Report each line of the data below that contains the word "Elder". The match is case-sensitive.

Page-level text extractions
-*-*-

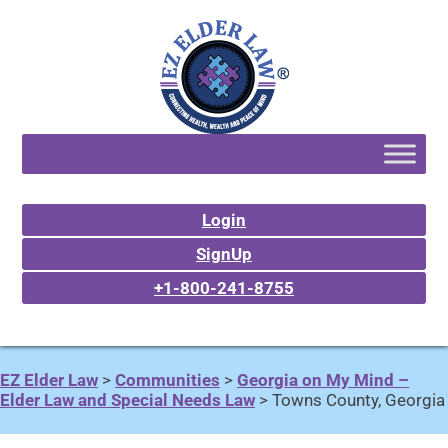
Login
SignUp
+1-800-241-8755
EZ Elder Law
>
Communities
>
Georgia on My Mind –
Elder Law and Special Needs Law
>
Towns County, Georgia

-*-*-

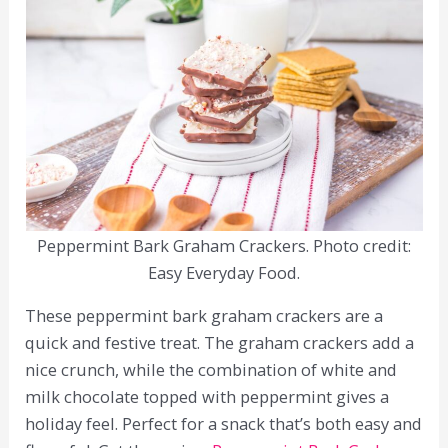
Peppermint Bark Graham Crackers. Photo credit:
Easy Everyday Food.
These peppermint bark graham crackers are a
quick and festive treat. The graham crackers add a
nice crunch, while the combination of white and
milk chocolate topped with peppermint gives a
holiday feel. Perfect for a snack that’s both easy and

-*-*-

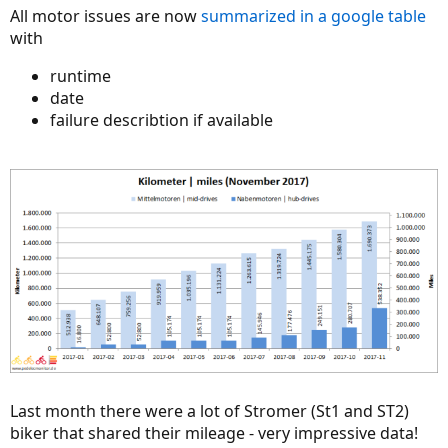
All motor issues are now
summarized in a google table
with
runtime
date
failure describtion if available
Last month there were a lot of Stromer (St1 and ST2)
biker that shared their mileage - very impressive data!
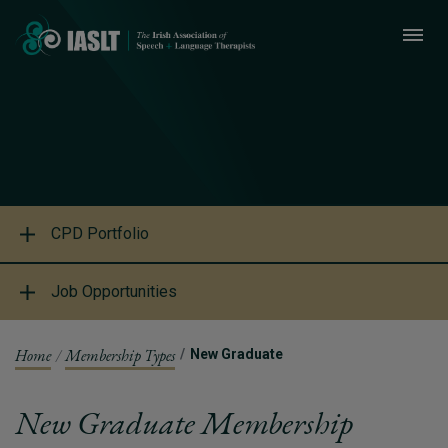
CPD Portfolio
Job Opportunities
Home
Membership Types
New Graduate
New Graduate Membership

-*-*-

◆ Your solution:
EZ Elder Law
Elder Law and Special Needs Law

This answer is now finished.